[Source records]

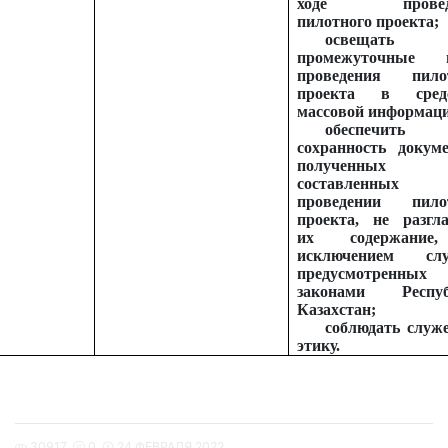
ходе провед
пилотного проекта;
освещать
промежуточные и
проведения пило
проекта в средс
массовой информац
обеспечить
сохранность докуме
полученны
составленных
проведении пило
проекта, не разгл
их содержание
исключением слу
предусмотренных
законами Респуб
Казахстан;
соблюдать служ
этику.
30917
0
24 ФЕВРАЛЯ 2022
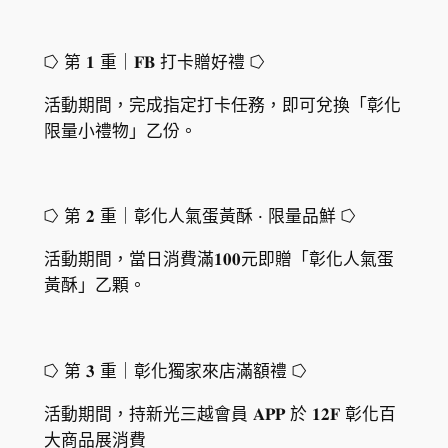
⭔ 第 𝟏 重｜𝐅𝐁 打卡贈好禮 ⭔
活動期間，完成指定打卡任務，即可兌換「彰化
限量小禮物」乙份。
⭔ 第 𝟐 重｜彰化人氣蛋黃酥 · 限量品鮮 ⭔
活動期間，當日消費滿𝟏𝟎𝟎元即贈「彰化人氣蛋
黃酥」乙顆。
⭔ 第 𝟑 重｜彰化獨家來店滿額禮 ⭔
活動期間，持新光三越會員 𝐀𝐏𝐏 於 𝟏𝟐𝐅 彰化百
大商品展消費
...
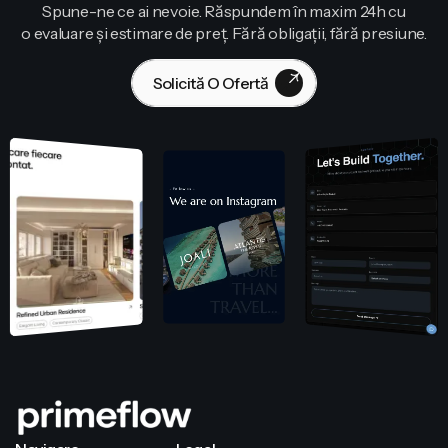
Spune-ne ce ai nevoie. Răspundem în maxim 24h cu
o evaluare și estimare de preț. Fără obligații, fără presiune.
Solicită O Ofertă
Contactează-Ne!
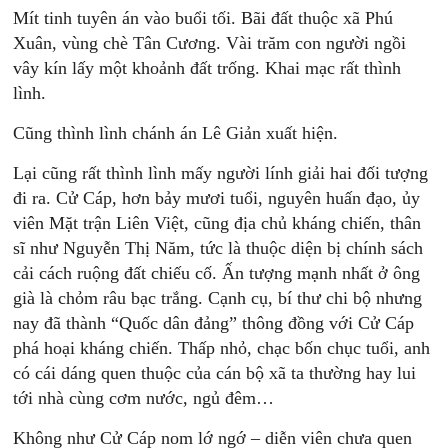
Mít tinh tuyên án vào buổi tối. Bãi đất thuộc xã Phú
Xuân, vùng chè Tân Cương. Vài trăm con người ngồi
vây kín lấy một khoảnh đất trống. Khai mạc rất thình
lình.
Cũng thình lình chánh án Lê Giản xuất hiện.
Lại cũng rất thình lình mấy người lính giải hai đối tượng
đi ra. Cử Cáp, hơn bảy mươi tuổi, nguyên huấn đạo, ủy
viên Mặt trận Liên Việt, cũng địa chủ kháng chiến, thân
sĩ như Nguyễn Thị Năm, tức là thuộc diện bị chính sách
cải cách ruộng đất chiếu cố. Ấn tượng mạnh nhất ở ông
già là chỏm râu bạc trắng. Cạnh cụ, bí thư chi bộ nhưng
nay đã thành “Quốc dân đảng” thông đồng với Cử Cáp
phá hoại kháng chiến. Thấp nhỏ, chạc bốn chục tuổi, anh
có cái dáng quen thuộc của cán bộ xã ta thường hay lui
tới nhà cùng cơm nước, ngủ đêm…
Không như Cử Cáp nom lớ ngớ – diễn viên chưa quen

Task objective: Please reproduce the lines from the line with "sĩ như Nguyễn" to the line with "Không như Cử", both ends included, exactly as they appear above.

Solution to this exercise:
sĩ như Nguyễn Thị Năm, tức là thuộc diện bị chính sách
cải cách ruộng đất chiếu cố. Ấn tượng mạnh nhất ở ông
già là chỏm râu bạc trắng. Cạnh cụ, bí thư chi bộ nhưng
nay đã thành “Quốc dân đảng” thông đồng với Cử Cáp
phá hoại kháng chiến. Thấp nhỏ, chạc bốn chục tuổi, anh
có cái dáng quen thuộc của cán bộ xã ta thường hay lui
tới nhà cùng cơm nước, ngủ đêm…
Không như Cử Cáp nom lớ ngớ – diễn viên chưa quen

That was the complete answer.